The upper limit temperature at which no blister occurred was set as the blister temperature. Example 1 Vectra E130i (manufactured by Polyplastics Co., Ltd., melting point: 335 ° C.) using an injection molding machine PS60E manufactured by Nissei Plastic Industry Co., Ltd.
Was subjected to injection molding under the conditions shown in Table 1 to obtain a molded product. The injection pressure was 50 MPa, and the injection speed was 33 mm / s. Table 1 shows the results. Examples 2 to 6 A molded product was obtained and evaluated in the same manner as in Example 1 except that the screw compression ratio and the resin temperature were changed. Table 1 shows the results
Shown in Example 7 A molded product was obtained and evaluated in the same manner as in Example 1 except that an injection molding machine M70B-DM manufactured by Meiki Seisakusho was used. Table 1 shows the results. Comparative Examples 1-3 Injection molding machine PS60E manufactured by Nissei Plastic Industry Co., Ltd., compression ratio 2.39
Vectra E130i (manufactured by Polyplastics Co., Ltd., melting point: 335 ° C.) was injection-molded under the conditions shown in Table 2 to obtain a molded product. The injection pressure was 50 MPa, and the injection speed was 33 mm / s.
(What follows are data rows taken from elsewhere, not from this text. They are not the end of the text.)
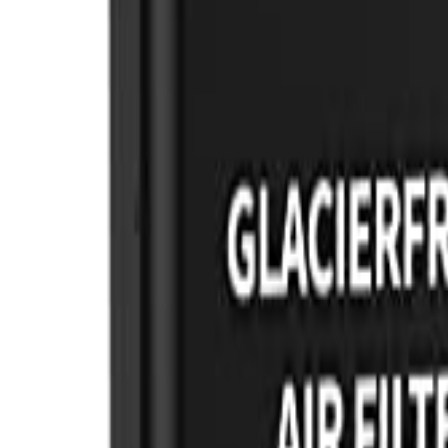
🇺🇸
EN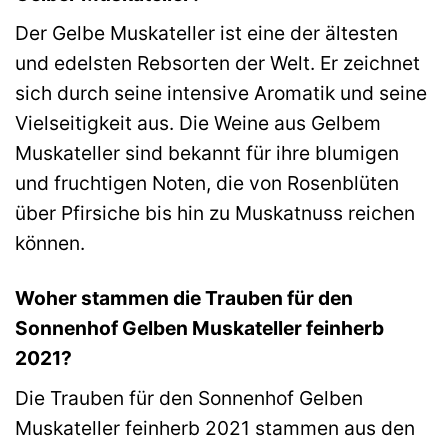
Der Gelbe Muskateller ist eine der ältesten
und edelsten Rebsorten der Welt. Er zeichnet
sich durch seine intensive Aromatik und seine
Vielseitigkeit aus. Die Weine aus Gelbem
Muskateller sind bekannt für ihre blumigen
und fruchtigen Noten, die von Rosenblüten
über Pfirsiche bis hin zu Muskatnuss reichen
können.
Woher stammen die Trauben für den
Sonnenhof Gelben Muskateller feinherb
2021?
Die Trauben für den Sonnenhof Gelben
Muskateller feinherb 2021 stammen aus den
Table 1 shows the results.

[0012]

[Table 1]

[Brief description of the drawings]

FIG. 1 is a view showing a schematic shape of a screw used for injection molding, comprising a measuring section, a compression section, and a supply section.

FIG. 2 shows the cross-sectional shape of the measuring section of the screw, FIG.
3 is a sectional view taken along line AA of FIG.

FIG. 3 shows a cross-sectional shape of a screw supply section,
FIG. 7 is a sectional view taken along line BB of FIG.

Claims (4)

[Claims] 1. In injection molding a liquid crystal polymer,
An injection molding method for a liquid crystal polymer, which comprises performing injection molding using an injection molding machine using a screw having a screw compression ratio of 1.90 or less. 2. Injection molding of a liquid crystal polymer,
The set temperature at the rear of the cylinder is used for the resin (melting point-
Injection molding of a liquid crystal polymer, wherein the temperature is in the range of 20 ° C. to (melting point + 10 ° C.) and the temperature of the resin injected from the nozzle is in the range of the melting point of the resin to (melting point + 25 ° C.). . 3. In injection molding a liquid crystal polymer,
Using an injection molding machine using a screw with a screw compression ratio of 1.90 or less, set the temperature at the rear of the cylinder to the temperature range of (melting point -20 ° C) to (melting point + 10 ° C) of the resin to be used, and inject from the nozzle. Injection molding, wherein the temperature of the resin to be used is in a temperature range from the melting point of the resin to (melting point + 25 ° C.). 4. An injection molded article of a liquid crystal polymer formed by the injection molding method according to claim 1.